Text extracted from each page:
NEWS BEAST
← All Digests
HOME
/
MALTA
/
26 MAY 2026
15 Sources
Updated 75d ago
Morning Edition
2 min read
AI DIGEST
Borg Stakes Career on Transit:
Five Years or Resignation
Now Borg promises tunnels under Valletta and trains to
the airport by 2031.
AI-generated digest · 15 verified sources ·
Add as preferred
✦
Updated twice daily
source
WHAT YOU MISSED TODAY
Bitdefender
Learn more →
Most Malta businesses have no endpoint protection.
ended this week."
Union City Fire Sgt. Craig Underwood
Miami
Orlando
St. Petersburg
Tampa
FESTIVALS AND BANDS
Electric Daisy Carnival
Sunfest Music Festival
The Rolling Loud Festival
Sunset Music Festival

...

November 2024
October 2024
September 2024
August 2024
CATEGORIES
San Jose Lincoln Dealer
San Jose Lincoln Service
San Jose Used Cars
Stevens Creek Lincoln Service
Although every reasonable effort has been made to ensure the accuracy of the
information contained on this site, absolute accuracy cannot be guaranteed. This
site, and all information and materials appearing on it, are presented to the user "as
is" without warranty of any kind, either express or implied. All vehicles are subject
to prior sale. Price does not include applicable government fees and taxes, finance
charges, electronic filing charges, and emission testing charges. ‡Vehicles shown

--

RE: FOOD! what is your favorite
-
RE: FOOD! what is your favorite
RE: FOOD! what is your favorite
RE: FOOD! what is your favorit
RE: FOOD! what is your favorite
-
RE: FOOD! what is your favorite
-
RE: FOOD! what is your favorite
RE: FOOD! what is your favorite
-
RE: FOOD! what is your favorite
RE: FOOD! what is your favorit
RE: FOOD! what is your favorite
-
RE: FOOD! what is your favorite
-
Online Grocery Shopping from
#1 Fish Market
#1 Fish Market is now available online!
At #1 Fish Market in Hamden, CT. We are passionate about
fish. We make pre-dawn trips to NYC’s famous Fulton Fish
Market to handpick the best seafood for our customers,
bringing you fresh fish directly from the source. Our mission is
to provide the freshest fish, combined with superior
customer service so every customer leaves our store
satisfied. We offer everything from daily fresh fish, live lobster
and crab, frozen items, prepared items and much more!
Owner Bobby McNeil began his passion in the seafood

* _Exercise instructions_
Could you reproduce, word for word, the lines from the one containing "November 2024" through the one containing "charges, electronic filing", with both of those lines included?

* _Solution to this task_
November 2024
October 2024
September 2024
August 2024
CATEGORIES
San Jose Lincoln Dealer
San Jose Lincoln Service
San Jose Used Cars
Stevens Creek Lincoln Service
Although every reasonable effort has been made to ensure the accuracy of the
information contained on this site, absolute accuracy cannot be guaranteed. This
site, and all information and materials appearing on it, are presented to the user "as
is" without warranty of any kind, either express or implied. All vehicles are subject
to prior sale. Price does not include applicable government fees and taxes, finance
charges, electronic filing charges, and emission testing charges. ‡Vehicles shown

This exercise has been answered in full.